Das Verbrechen des Meuchelmordes ist dem deutschen Volkscharakter so fremd, daß man
jeden einzelnen Fall, wo es verübt oder versucht wurde, als ein öffentliches Unglück
beklagen sollte, wenn die That auch außer allem Zusammenhange mit politischen Ursachen
stände.“ Wahr und treffend!
Professor Gubitz in Berlin sagte vor einiger Zeit in seinem Journal „Der Gesellschafter“:
„Druckfehler oder Wahrheit? Das Stadtgericht der Stadt Göttingen
macht „signatum Göttingen, den 7. September 1841“ öffentlich bekannt (Siehe: Allgemeiner
Anzeiger Nro. 259): daß auf Klage des Kaufmanns Heintze, wegen Forderung
von „8 Thlr. 17 Gr.“ gegen den Beklagten, Gärtner Krebs, erkannt sey, daß
dessen Garten, nebst darin befindlichem Gartenhause, am 11. Dezember d. J. gerichtlich
verkauft werden soll. Wegen 8 Thlr. 17 Gr. — ? — und das könnte der Kläger zugeben
— und kein Göttinger fände sich, diese kleine Summe zu zahlen? Es scheint
unmöglich! — Da muß ein Irrthum obwalten. Wär’ aber Alles richtig — der Bezug
auf Göttingen auch — so sey’s verbürgt, daß, ist dadurch dem Manne sein Garten
und Haus zu erhalten, die 8 Thlr. 17 Gr. — und wär’s auch mehr — von einem
oder dem andern Berliner gezahlt werden, und sie sind, gegen beglaubigte Quittung
des Kaufmanns Heintze, ohne Weiteres von der Redaktion des Gesellschafters einzuziehen.“ Am 25. November wandte sich der Kaufmann Heintze an den Redakteur und
ließ ihm eine Quittung über 19 Thlr. 2 Gr. 2 Pf. überreichen, da die Gerichtskosten
sich auf 10 Thlr. 2 Gr. 2 Pf. belaufen hatten. Professor Gubitz bezahlte, seinem
Worte getreu, die ganze Summe, da sich in Göttingen Niemand zur Tilgung derselben
gefunden hatte.
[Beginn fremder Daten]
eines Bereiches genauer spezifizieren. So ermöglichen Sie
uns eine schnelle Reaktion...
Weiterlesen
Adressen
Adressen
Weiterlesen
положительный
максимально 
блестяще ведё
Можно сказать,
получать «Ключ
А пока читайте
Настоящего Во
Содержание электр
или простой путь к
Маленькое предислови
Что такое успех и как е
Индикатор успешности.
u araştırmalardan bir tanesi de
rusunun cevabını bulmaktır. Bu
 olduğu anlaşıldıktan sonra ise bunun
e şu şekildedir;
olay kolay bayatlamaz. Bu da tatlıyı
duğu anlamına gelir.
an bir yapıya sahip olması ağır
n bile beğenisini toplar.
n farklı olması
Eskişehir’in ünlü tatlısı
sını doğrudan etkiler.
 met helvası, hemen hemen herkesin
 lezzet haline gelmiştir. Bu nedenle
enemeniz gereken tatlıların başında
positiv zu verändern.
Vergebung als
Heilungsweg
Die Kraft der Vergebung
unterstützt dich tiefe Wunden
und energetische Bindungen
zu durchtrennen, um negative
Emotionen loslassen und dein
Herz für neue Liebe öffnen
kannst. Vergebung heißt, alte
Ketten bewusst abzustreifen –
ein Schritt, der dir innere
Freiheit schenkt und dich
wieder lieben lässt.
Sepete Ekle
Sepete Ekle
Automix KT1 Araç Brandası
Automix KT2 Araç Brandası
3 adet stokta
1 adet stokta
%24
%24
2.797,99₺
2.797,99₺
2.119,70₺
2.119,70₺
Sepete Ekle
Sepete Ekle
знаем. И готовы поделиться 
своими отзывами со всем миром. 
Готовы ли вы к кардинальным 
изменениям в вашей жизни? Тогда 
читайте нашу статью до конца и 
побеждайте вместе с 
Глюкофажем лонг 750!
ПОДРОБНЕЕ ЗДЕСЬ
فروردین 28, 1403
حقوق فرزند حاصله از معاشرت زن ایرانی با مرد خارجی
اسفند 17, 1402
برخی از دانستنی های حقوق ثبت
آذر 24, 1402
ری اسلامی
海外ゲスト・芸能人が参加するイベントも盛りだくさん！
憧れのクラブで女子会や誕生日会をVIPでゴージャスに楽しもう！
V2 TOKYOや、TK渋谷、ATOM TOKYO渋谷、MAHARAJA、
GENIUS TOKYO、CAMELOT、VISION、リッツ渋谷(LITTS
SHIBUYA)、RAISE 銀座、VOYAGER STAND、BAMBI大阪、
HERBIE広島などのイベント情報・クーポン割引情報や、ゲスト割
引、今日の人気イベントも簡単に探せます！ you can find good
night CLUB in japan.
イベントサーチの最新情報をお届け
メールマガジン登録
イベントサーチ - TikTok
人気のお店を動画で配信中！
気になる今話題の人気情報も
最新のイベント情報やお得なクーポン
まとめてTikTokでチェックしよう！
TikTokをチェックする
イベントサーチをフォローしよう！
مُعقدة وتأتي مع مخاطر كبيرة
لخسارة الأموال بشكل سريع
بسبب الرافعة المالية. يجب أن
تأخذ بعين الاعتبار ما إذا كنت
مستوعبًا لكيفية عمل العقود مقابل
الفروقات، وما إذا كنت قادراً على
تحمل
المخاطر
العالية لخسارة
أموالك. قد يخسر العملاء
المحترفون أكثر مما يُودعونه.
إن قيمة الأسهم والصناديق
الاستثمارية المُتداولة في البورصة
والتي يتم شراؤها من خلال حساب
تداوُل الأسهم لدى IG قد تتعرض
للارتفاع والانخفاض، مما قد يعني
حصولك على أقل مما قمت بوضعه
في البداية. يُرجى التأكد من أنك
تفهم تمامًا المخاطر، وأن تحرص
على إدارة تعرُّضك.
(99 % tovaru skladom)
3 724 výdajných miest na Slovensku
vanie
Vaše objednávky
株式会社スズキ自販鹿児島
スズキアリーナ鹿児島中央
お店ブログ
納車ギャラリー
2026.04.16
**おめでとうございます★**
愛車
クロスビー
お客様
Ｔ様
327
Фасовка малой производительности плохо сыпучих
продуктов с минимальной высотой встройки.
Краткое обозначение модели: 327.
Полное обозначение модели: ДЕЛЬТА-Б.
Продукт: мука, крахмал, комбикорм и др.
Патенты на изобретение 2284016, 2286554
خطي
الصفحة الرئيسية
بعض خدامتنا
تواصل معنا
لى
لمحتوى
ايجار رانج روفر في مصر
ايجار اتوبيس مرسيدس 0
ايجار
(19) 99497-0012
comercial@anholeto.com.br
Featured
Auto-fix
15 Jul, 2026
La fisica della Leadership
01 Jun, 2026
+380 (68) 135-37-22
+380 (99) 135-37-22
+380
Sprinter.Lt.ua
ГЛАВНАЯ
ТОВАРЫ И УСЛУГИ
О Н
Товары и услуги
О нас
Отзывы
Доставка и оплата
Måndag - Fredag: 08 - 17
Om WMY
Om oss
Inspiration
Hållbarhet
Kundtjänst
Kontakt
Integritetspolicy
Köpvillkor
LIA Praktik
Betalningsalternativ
Der nähere Verlauf dieses Ereignisses, das gar mancherlei Stoff
zu Betrachtungen über unsere socialen Einrichtungen darbietet, ist im Gesellschafter
Nro. 195 zu lesen.
Der älteste unter den jetzt regierenden Fürsten ist der König von Schweden, die
jüngste die Königin von Spanien, wenn man nämlich diejenige regierend nennen kann,
der ein fremder Gesandter nicht ein Mal seine Creditbriefe vorzeigen darf. Folgende
Liste giebt einen Ueberblick des Alters, in welchem die bedeutendsten unter den gekrönten
stehen. Der König von Schweden 78 Jahre, der Papst 76 Jahre, der König von
Hanover 70 Jahre, der König der Franzosen 68 Jahre, der König von Würtemberg
60 Jahre, der König von Bayern 55 Jahre, der König von Dännemark 55 Jahre,
der König von Sardinien 53 Jahre, der König der Belgier 52 Jahre, der König von
Holland 49 Jahre, der Kaiser von Oesterreich 48 Jahre, der König von Preußen 48
Jahre, der Kaiser von Rußland 45 Jahre, der König von Sachsen 44 Jahre, der
König beider Sicilien 32, der König von Griechenland 26 Jahre, die Königin von
Portugal 23 Jahre, die Königin von England 22 Jahre, der Sultan 18 Jahre, die
Königin Isabella von Spanien 11 Jahre.